3. Proposal Aims and Realisations Throughout my work there has been the common theme of space, time and movement. I am interested in absence and presence and I’m interested in the extended field and temporal space. By means of extending this theme, I’d like to explore how movement relates to these ideas.

My primary research will include sketchbook and photographic studies of people, sound, animals, air, earth and I’ll do this in different places. In busy areas that are fast and loud, quiet areas that are slow and peaceful, by the sea, in the centre of the city, the suburbs, fields, underwater, high up, low down, wet, dry, hot and cold places. I will consider gravity, air, weight, size and form and their influence on movement. I plan to construct the final piece in an empty room. I will keep in mind the space I have chosen and how working in this space may evolve my work once I take the research there.

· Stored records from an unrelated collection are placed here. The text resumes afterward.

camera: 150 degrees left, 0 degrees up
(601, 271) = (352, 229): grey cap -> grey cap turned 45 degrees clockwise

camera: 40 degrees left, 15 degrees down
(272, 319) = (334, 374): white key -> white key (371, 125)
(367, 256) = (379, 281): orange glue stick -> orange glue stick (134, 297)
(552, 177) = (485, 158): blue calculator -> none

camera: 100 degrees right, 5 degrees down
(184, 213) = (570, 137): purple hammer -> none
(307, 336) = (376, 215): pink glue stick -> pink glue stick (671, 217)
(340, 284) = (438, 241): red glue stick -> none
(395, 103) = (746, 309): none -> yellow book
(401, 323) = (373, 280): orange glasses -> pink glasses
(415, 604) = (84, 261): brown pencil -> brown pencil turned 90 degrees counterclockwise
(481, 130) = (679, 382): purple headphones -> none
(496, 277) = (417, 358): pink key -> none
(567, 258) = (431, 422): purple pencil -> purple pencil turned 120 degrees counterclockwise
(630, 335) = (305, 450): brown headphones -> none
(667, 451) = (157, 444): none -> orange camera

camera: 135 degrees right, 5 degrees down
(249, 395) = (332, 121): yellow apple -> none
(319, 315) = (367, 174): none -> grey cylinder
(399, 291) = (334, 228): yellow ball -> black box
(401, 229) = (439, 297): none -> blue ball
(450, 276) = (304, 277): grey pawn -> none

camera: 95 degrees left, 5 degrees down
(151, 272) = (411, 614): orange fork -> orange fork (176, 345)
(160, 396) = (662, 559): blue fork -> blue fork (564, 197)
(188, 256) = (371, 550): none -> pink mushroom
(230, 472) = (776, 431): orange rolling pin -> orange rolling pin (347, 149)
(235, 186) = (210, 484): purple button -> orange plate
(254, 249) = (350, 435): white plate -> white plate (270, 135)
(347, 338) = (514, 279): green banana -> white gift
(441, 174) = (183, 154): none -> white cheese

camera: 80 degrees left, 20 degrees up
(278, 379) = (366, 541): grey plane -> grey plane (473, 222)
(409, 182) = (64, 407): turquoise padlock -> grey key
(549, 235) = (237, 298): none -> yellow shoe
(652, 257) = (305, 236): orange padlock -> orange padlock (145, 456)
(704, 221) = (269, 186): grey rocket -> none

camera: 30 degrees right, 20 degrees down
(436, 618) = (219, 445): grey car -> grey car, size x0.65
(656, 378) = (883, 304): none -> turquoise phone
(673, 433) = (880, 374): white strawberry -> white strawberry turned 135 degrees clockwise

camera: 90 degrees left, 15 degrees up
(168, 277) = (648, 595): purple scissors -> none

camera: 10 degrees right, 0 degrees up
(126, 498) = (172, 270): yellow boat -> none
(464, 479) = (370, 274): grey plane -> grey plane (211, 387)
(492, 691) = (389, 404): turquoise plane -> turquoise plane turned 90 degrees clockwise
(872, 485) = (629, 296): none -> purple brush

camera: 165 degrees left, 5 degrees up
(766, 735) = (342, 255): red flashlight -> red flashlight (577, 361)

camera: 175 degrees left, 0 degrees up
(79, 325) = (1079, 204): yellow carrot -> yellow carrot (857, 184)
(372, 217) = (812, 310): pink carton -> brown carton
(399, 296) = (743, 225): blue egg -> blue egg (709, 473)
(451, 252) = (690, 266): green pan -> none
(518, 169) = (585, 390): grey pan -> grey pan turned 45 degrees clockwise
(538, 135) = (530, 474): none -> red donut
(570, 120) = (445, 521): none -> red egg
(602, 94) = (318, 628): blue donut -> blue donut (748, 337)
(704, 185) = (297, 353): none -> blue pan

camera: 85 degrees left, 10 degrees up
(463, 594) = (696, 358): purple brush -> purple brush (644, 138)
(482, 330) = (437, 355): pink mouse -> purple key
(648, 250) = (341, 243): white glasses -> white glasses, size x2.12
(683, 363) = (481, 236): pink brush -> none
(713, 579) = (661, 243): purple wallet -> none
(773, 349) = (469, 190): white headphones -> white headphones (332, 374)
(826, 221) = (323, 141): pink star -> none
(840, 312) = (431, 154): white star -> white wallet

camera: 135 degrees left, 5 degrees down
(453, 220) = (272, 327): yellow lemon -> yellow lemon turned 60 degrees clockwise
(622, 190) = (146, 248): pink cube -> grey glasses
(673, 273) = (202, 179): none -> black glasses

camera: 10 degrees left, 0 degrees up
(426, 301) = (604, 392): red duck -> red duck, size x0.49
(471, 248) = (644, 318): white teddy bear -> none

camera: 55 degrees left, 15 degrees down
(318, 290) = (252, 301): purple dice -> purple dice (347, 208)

As part of my secondary research I will visit exhibitions such as the ‘on the move’ at the Estorick collection, exploring artists and scientists such as Eadweard Muybridge, Etienne Jules Marey and Harold Edgerton and their explorations of motion. I will study further the movement of futurism and look at installation artists such as Lindsay Seers. Beyond this, I will look at methods by which to illustrate movement, using photocopying, layering and printing.
Having worked only in 2D previously, I’m keen to advance into using 3D and 4D solutions. I plan to produce a sculpture that is large in scale in order to involve the viewer made from a lightweight material like paper. My aim is not to cause anxiety, but a sense of calm. I will experiment with materials such as metal, wood and wire.

4. Evaluation I will keep an ongoing reflective diary, a working sketchbook and I’ll photograph my work at regular intervals in order to document the evolution of the piece. I will seek regular feedback by inviting peers, tutors and strangers into the space I am working at different stages of the process.